Cuspers, whose predominant source of livelihood is linked to the leisure/business tourism sector, will be more deeply impacted with lower prospects of recovery than cuspers earning a living in certain agricultural value chains (such as horticulture) or delivery services.
However, given lagging demand, their relative inexperience and networks in the new sector, high competition and market saturation, it is unlikely that the ‘winning’ sectors would be able to absorb all cuspers.
FSD Kenya says a fall back macro scenario could happen if COVID-19 leads to a severe attrition of the informal sector as there is less demand for goods and services in the economy, and many people who sought refuge in the rural areas during the crisis find they do not have the means or opportunity to return to urban activities, further depressing wages and productivity.
Many households have drawn down on their saving, depleted their assets and exhausted their credit, making recovery difficult without a stimulus.
While cuspers may be especially vulnerable at this time, their ability to stay afloat in very difficult circumstances may create a ‘mirage of resilience’ that conceals deep deterioration in economic well-being, financial health and actual ability to truly recover.
The inherent fluidity of cusper life can make them difficult to target using conventional approaches deployed via government and the formal financial sector. This makes it more important to employ creative mechanisms to target a segment that can be ‘invisiblised’ using conventional methods.
Interventions are needed that will support the growth of productivity in the informal sector.
Informal enterprises, which are more often run by women, will also need stimulus to return to work in most scenarios; the crisis could be an opportunity to increase productivity, profitability, job quality and income security.

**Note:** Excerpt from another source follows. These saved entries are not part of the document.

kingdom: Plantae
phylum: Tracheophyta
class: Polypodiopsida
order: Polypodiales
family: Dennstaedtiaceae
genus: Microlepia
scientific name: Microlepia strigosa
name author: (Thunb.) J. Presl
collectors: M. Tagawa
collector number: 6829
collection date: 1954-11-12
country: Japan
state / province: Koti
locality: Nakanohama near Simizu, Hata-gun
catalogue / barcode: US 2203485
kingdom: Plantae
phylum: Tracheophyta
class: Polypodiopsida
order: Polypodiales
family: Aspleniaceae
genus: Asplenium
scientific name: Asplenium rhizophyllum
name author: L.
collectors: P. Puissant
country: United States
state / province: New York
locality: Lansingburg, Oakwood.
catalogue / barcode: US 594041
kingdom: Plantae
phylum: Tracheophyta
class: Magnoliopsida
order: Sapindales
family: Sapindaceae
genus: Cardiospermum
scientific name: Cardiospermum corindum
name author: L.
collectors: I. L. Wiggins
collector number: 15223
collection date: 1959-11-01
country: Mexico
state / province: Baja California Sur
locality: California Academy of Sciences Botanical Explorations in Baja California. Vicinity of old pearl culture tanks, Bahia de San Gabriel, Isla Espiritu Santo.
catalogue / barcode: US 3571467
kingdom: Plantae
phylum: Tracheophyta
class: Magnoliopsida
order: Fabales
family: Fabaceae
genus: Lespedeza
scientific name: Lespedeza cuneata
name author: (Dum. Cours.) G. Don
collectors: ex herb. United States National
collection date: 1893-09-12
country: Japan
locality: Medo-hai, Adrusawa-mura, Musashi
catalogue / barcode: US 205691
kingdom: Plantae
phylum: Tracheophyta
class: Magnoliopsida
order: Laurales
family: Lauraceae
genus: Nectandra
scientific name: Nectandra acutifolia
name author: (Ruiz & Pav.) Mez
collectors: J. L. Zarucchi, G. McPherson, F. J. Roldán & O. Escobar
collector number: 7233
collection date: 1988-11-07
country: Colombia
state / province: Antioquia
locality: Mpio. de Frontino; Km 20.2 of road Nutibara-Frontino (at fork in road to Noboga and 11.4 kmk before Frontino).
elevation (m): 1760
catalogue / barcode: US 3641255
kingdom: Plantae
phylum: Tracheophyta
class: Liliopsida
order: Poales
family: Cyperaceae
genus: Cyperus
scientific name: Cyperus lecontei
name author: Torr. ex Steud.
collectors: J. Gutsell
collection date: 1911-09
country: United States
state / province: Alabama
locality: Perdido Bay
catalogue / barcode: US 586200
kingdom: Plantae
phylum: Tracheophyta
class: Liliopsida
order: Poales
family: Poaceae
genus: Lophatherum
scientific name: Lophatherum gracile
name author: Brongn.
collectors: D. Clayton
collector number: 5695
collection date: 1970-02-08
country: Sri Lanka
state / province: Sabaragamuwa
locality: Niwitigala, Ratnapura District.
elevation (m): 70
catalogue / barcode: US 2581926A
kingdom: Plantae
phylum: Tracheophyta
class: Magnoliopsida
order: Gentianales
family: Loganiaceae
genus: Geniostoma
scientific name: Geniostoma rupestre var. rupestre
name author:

These could be in the form of offering bounce back loans through the supply chain and community financial institutions, decreasing the burden of bureaucracy and corruption, and taking advantage of Kenya’s already-high digital activity to increase trust and reliability in the economy.
Digitisation will accelerate but its effects will be uneven for cuspers. Kenya started the crisis more digitally connected than many peer nations. COVID-19 has provided impetus to accelerate digitisation buoyed by government action to increase limits and waive fees on low value transactions.
While these may quicken shifts to digital payments, or towards digital commerce along value chains, it may deepen digital exclusion. The use of digital payment systems, and on-boarding/ use of digital commerce platforms carry costs linked to electronic devices and internet access.
FSD says its scenerios are not predictions but rather unfolding stories. The organization has a site that is tracking the impacts of COVID-19 on the Kenyan economy.